Universitas Sumatera Utara
Anion-anion seperti nitrat, klorat dan perklorat diperoleh dari beberapa bahan
peledak industri (seperti dinamit dan water gels) demikian juga dari
komposisi pyrotechnic dan beberapa bom rakitan. Anion-anion lain yang sering ditemukan adalah sulfat, karbonat, klorida dan tiosianat biasanya diperoleh dari hasil peledakan maupun pembakaran (burning). Sedangkan residu yang mengandung kation dari residu ledakan banyak ditemukan adalah ion Na+, K+ dan Ca2+, NH4+. Ion Kromatografi biasanya digunakan untuk menganalisa ekstrak air dari residu bahan peledak pada puing-puing suatu ledakan dan adakalanya juga digunakan ekstrak methanol-air, sedangkan detector yang digunakan dapat berupa electro chemical (EC), konduktivitas dan detector UV. Untuk menganalisa residu bahan peledak slurry explosive dan bom pipa yang mengandung black powder atau campuran klorat gula dapat terdetonasi jika dalam pipa logam. Residu dari bahan peledak ini dapat dianalisa dengan Kromatografi Ion atau dengan XRD dan kedua hasil ini kemudian dibandingkan. Hasil analisa dengan Kromatografi Ion dapat memberikan beberapa informasi dan beberapa ion dapat diidentifikasi dengan Kromatografi tetapi tidak dengan XRD seperti perubahan dari ClO3- menjadi Cl- selama preparasi sample untuk XRD. Metode XRD sangat baik digunakan untuk sample atau residu kering atau powder yang mana dapat dihitung untuk perubahannya. Interpretasi dari Kromatografi Ion terhadap sample pasca ledakan adalah sulit karena faktanya konsentrasi relative dari ion dalam residunya berbeda dari konsentrasi relative yang tidak meledak. Ion-ion yag dihasilkan selama peledakan adalah sulit diprediksi karena ada kalanya terbentuk ion yang tidak ada digunakan pada bahan peledak tersebut. Sebagai contoh nyata adalah adanya ion NO3- yang dihasilkan dari ledakan bahan peledak campuran klorat dengan gula. Kemungkinan nitrogen dan oksigen diudara bereaksi pada kondisi ekstrim akibat ledakan membentuk ion nitrit (NO2-) yang kemudian teroksidasi menjadi ion NO3-. Ion Chromatography telah digunakan untuk beberapa percobaan peledakan bahan peledak komersial seperti black powder, pyrodex, black powder rakitan, dan campuran klorat dengan gula.
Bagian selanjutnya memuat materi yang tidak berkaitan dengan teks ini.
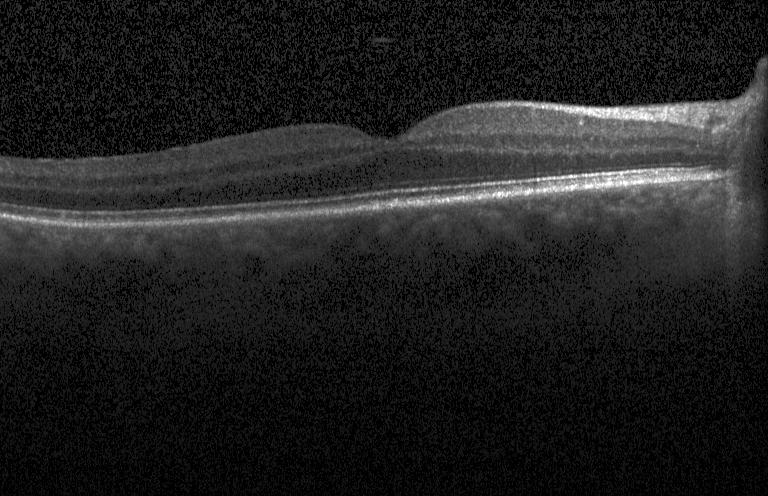
Diagnosis: no CNV, DME, or drusen.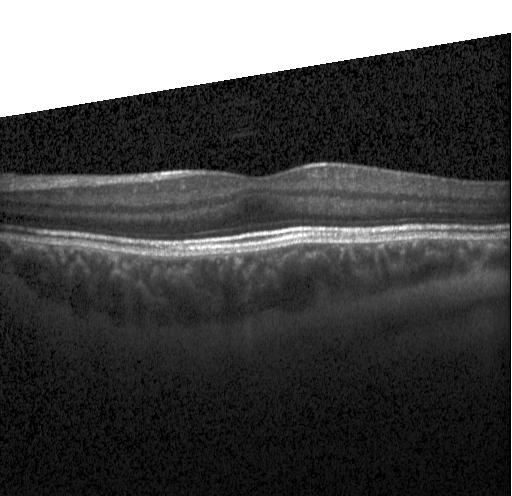 OCT B-scan showing neither choroidal neovascularization, diabetic macular edema, nor drusen.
Universitas Sumatera Utara
Masing-masing dari ke-4 campuran bahan peledak tersebut ditempatkan pada pipa logam kemudian didetonasi dan diekstraksi dengan air terhadap fragmentasi pipanya dan selanjutnya dianalisa dengan Kromatografi Ion. Dari black powder diperoleh ion NO3- original dalam powder dan ion NO2- dan SO4- terbentuk dalam pembakaran juga dapat diidentifikasi. Dari pyrodex dan klorat juga diperoleh ion klorat murni dan ion Cl- dihasilkan pada reaksi peledakan tersebut. Sedangkan kation yang diperoleh dari ke-empat jenis bahan peledak tersebut adalah ion K+ dan Na+. Kromatografi Ion dengan indirect UV detection telah digunakan untuk analisa anion yang terbentuk selama burning dari campuran pyrotechnic yang komersial dan diperoleh hasil analisa NO2-, SO42-, S2-, CNS- dan CO32-, untuk residu black powder dan ion NO2-, ClO3-, NO3-, SO42-, S2-, CNS-, ClO42-, dan CO32- untuk residu pyrodex . Dengan menggunakan Capillary Electro Phoresisis (CE), Kromatografi Ion telah dilakukan analisa terhadap beberapa campuran bahan peledak yang diledakkan dengan bom pipa yaitu untuk campuran kalium klorat vaseline diperoleh Cl- dan ClO3-, sedangkan untuk campuran black powder diperoleh hasil ion-ion Cl-, NO2-, SO42-, HCO3-, CNS- dan CNO- ( Yinon and Zitrin,1993).